A daily New Yorker cartoon by Emily Flake:
This is comprehensible at one level, without any further background information: the kid’s boredom has driven him to a murderous rage. But it’s much richer if you know your movies.
From Wikipedia, with some relevant pieces of the plot:
The Shining is a 1980 British-American psychological horror film produced and directed by Stanley Kubrick, co-written with novelist Diane Johnson, and starring Jack Nicholson, Shelley Duvall, Danny Lloyd, and Scatman Crothers. The film is based on Stephen King’s 1977 novel of the same name, although the film and novel differ in significant ways.
Jack Torrance arrives at the Overlook Hotel, interviewing for the position of winter caretaker, planning to use the hotel’s solitude to write. The hotel, built on the site of a Native American burial ground, becomes snowed in during the winter; it is closed from November to May. Manager Stuart Ullman warns Jack that a previous caretaker, Charles Grady, developed cabin fever and killed his family and himself. In Boulder, Jack’s son, Danny, has a terrifying premonition about the hotel, viewing a cascade of blood emerging from an elevator door. Jack’s wife, Wendy, tells a doctor that Danny has an imaginary friend named Tony and that Jack has given up drinking because he hurt Danny’s arm following a binge.
… A month passes; while Jack’s writing goes nowhere, Danny and Wendy explore the hotel’s hedge maze. Wendy becomes concerned about the phone lines being out due to the heavy snowfall and Danny has frightening visions. Jack, increasingly frustrated, starts acting strangely and becomes prone to violent outbursts.

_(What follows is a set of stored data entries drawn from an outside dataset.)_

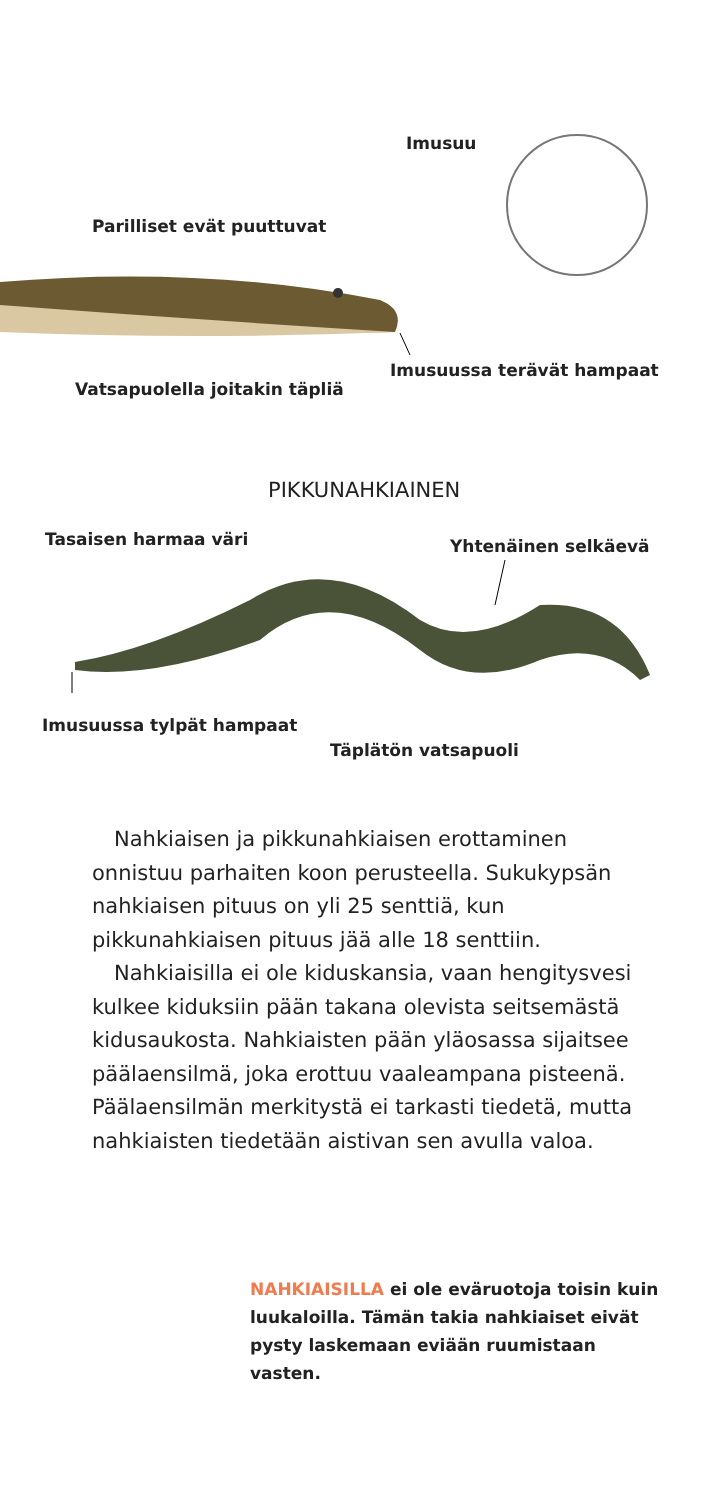Imusuu
Parilliset evät puuttuvat
Imusuussa terävät hampaat
Vatsapuolella joitakin täpliä
PIKKUNAHKIAINEN
Tasaisen harmaa väri Yhtenäinen selkäevä
Imusuussa tylpät hampaat
Täplätön vatsapuoli
Nahkiaisen ja pikkunahkiaisen erottaminen onnistuu parhaiten koon perusteella. Sukukypsän nahkiaisen pituus on yli 25 senttiä, kun pikkunahkiaisen pituus jää alle 18 senttiin.
Nahkiaisilla ei ole kiduskansia, vaan hengitysvesi kulkee kiduksiin pään takana olevista seitsemästä kidusaukosta. Nahkiaisten pään yläosassa sijaitsee päälaensilmä, joka erottuu vaaleampana pisteenä. Päälaensilmän merkitystä ei tarkasti tiedetä, mutta nahkiaisten tiedetään aistivan sen avulla valoa.
NAHKIAISILLA ei ole eväruotoja toisin kuin luukaloilla. Tämän takia nahkiaiset eivät pysty laskemaan eviään ruumistaan vasten.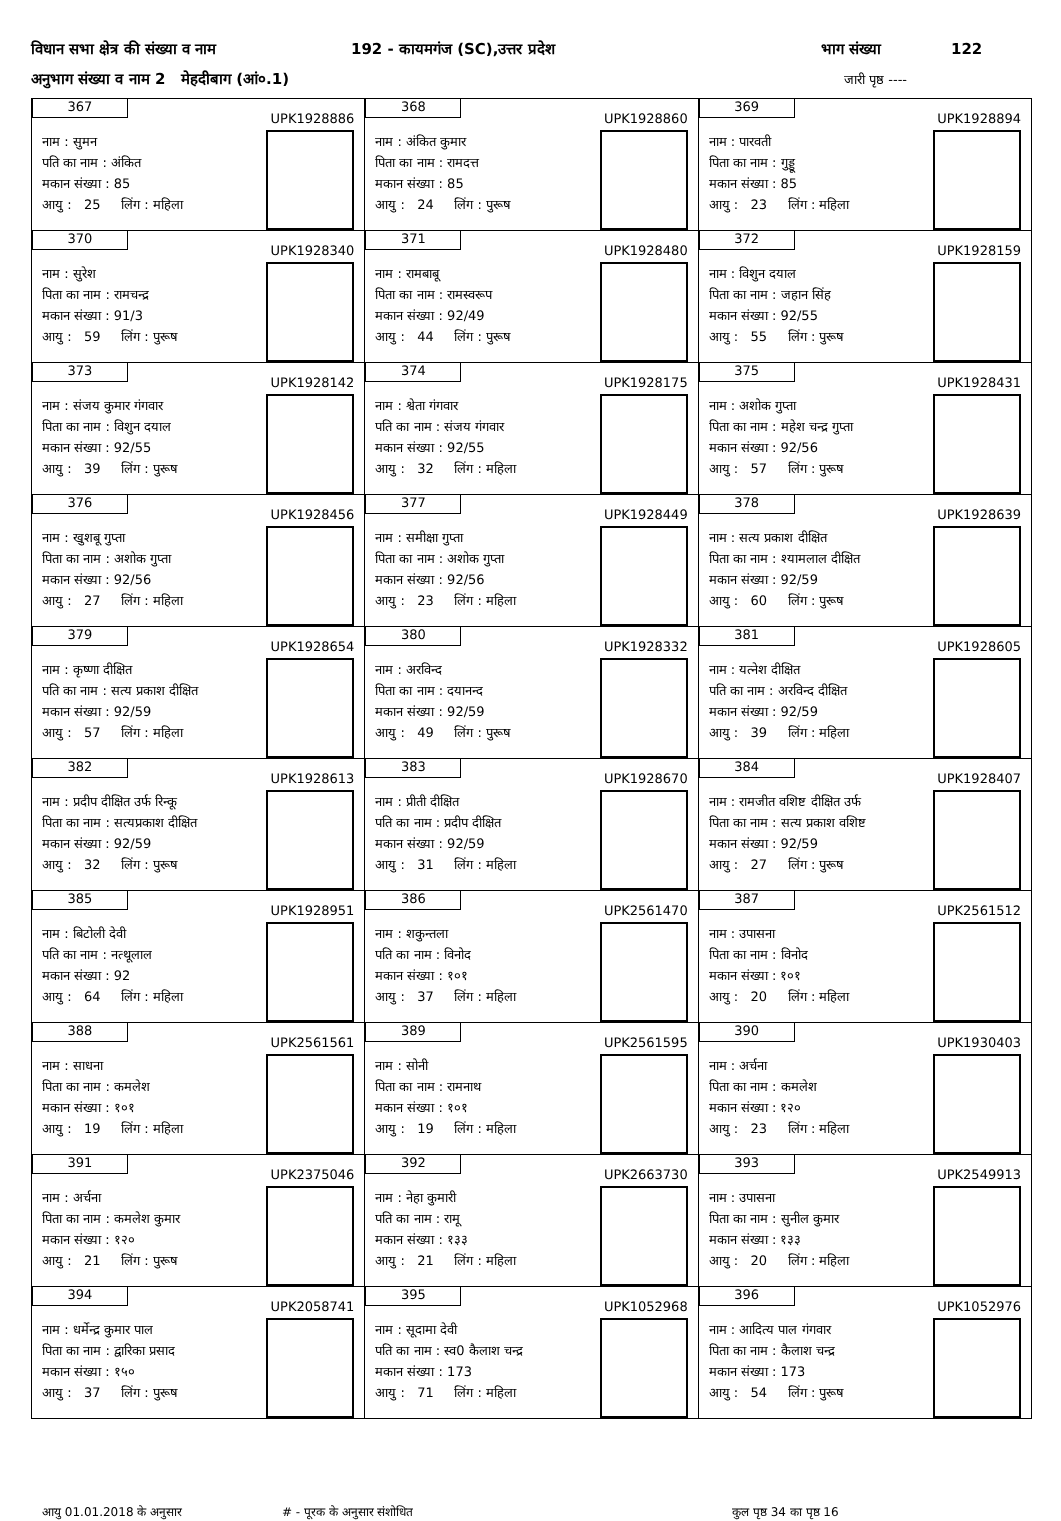विधान सभा क्षेत्र की संख्या व नाम 192 - कायमगंज (SC),उत्तर प्रदेश भाग संख्या 122
अनुभाग संख्या व नाम 2 मेहदीबाग (आं०.1) जारी पृष्ठ ----
| 367 UPK1928886 नाम : सुमन पति का नाम : अंकित मकान संख्या : 85 आयु : 25 लिंग : महिला | 368 UPK1928860 नाम : अंकित कुमार पिता का नाम : रामदत्त मकान संख्या : 85 आयु : 24 लिंग : पुरूष | 369 UPK1928894 नाम : पारवती पिता का नाम : गुड्डू मकान संख्या : 85 आयु : 23 लिंग : महिला |
| 370 UPK1928340 नाम : सुरेश पिता का नाम : रामचन्द्र मकान संख्या : 91/3 आयु : 59 लिंग : पुरूष | 371 UPK1928480 नाम : रामबाबू पिता का नाम : रामस्वरूप मकान संख्या : 92/49 आयु : 44 लिंग : पुरूष | 372 UPK1928159 नाम : विशुन दयाल पिता का नाम : जहान सिंह मकान संख्या : 92/55 आयु : 55 लिंग : पुरूष |
| 373 UPK1928142 नाम : संजय कुमार गंगवार पिता का नाम : विशुन दयाल मकान संख्या : 92/55 आयु : 39 लिंग : पुरूष | 374 UPK1928175 नाम : श्वेता गंगवार पति का नाम : संजय गंगवार मकान संख्या : 92/55 आयु : 32 लिंग : महिला | 375 UPK1928431 नाम : अशोक गुप्ता पिता का नाम : महेश चन्द्र गुप्ता मकान संख्या : 92/56 आयु : 57 लिंग : पुरूष |
| 376 UPK1928456 नाम : खुशबू गुप्ता पिता का नाम : अशोक गुप्ता मकान संख्या : 92/56 आयु : 27 लिंग : महिला | 377 UPK1928449 नाम : समीक्षा गुप्ता पिता का नाम : अशोक गुप्ता मकान संख्या : 92/56 आयु : 23 लिंग : महिला | 378 UPK1928639 नाम : सत्य प्रकाश दीक्षित पिता का नाम : श्यामलाल दीक्षित मकान संख्या : 92/59 आयु : 60 लिंग : पुरूष |
| 379 UPK1928654 नाम : कृष्णा दीक्षित पति का नाम : सत्य प्रकाश दीक्षित मकान संख्या : 92/59 आयु : 57 लिंग : महिला | 380 UPK1928332 नाम : अरविन्द पिता का नाम : दयानन्द मकान संख्या : 92/59 आयु : 49 लिंग : पुरूष | 381 UPK1928605 नाम : यत्नेश दीक्षित पति का नाम : अरविन्द दीक्षित मकान संख्या : 92/59 आयु : 39 लिंग : महिला |
| 382 UPK1928613 नाम : प्रदीप दीक्षित उर्फ रिन्कू पिता का नाम : सत्यप्रकाश दीक्षित मकान संख्या : 92/59 आयु : 32 लिंग : पुरूष | 383 UPK1928670 नाम : प्रीती दीक्षित पति का नाम : प्रदीप दीक्षित मकान संख्या : 92/59 आयु : 31 लिंग : महिला | 384 UPK1928407 नाम : रामजीत वशिष्ट दीक्षित उर्फ पिता का नाम : सत्य प्रकाश वशिष्ट मकान संख्या : 92/59 आयु : 27 लिंग : पुरूष |
| 385 UPK1928951 नाम : बिटोली देवी पति का नाम : नत्थूलाल मकान संख्या : 92 आयु : 64 लिंग : महिला | 386 UPK2561470 नाम : शकुन्तला पति का नाम : विनोद मकान संख्या : १०१ आयु : 37 लिंग : महिला | 387 UPK2561512 नाम : उपासना पिता का नाम : विनोद मकान संख्या : १०१ आयु : 20 लिंग : महिला |
| 388 UPK2561561 नाम : साधना पिता का नाम : कमलेश मकान संख्या : १०१ आयु : 19 लिंग : महिला | 389 UPK2561595 नाम : सोनी पिता का नाम : रामनाथ मकान संख्या : १०१ आयु : 19 लिंग : महिला | 390 UPK1930403 नाम : अर्चना पिता का नाम : कमलेश मकान संख्या : १२० आयु : 23 लिंग : महिला |
| 391 UPK2375046 नाम : अर्चना पिता का नाम : कमलेश कुमार मकान संख्या : १२० आयु : 21 लिंग : पुरूष | 392 UPK2663730 नाम : नेहा कुमारी पति का नाम : रामू मकान संख्या : १३३ आयु : 21 लिंग : महिला | 393 UPK2549913 नाम : उपासना पिता का नाम : सुनील कुमार मकान संख्या : १३३ आयु : 20 लिंग : महिला |
| 394 UPK2058741 नाम : धर्मेन्द्र कुमार पाल पिता का नाम : द्वारिका प्रसाद मकान संख्या : १५० आयु : 37 लिंग : पुरूष | 395 UPK1052968 नाम : सूदामा देवी पति का नाम : स्व0 कैलाश चन्द्र मकान संख्या : 173 आयु : 71 लिंग : महिला | 396 UPK1052976 नाम : आदित्य पाल गंगवार पिता का नाम : कैलाश चन्द्र मकान संख्या : 173 आयु : 54 लिंग : पुरूष |
आयु 01.01.2018 के अनुसार # - पूरक के अनुसार संशोधित कुल पृष्ठ 34 का पृष्ठ 16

… Danny writes “REDRUM” on the outside of the bathroom door in the family’s quarters. When Wendy sees this in the bedroom mirror, the letters spell out “MURDER”. Jack begins chopping through the quarters’ main door with a fire axe.
In the cartoon, bringing things up to date, though the phone lines may be out, Wendy has a cellphone. But they’re still snowed in, and Danny is maniacally writing REDRUM on the door.
Here’s a DeviantArt composition on The Shining, by Footix86:
Very creepy movie.
Syntactic note, to point out the extraposed- all construction in
(We’re) a little bored with all this snow is all. ‘The only thing is (that) we’re a little bored with all this snow; all I have to say is (that) we’re a little bored with all this snow’
I think I’ve seen some discussion of this idiomatic construction in the literature, but haven’t been able to find them. It has, however, gotten a subentry in OED3 (November 2010), in Phrases under the verb be:
U.S. and Canad. colloq. is all (also was all) : ‘that is (or was) all’, ‘that is all there is to be said’.
[first cite] 1939 J. Fante Wait until Spring, Bandini vi. 134 Expensive? Naaaw. Three hundred, is all.
February 10, 2015 at 9:00 am |
For those of us in certain places, this cartoon is all too appropriate.
Also: “Emily Flake”? Really?
February 10, 2015 at 10:09 am |
Alas, yes.
But, yes, Emily Flake. Earlier postings on this blog:
http://arnoldzwicky.org/2009/06/03/the-decimators/
http://arnoldzwicky.wordpress.com/2013/02/07/emily-flake/
http://arnoldzwicky.wordpress.com/2013/05/01/penultimate/
February 26, 2015 at 11:12 am |
For years there was a popular burger joint in Davis, California, called Murder Burger. When a second location opened in nearby Rocklin, the upright citizens of that burg protested the name, so in 2001 the business name was changed to Redrum Burger.
P.S. The Rocklin location didn’t last long.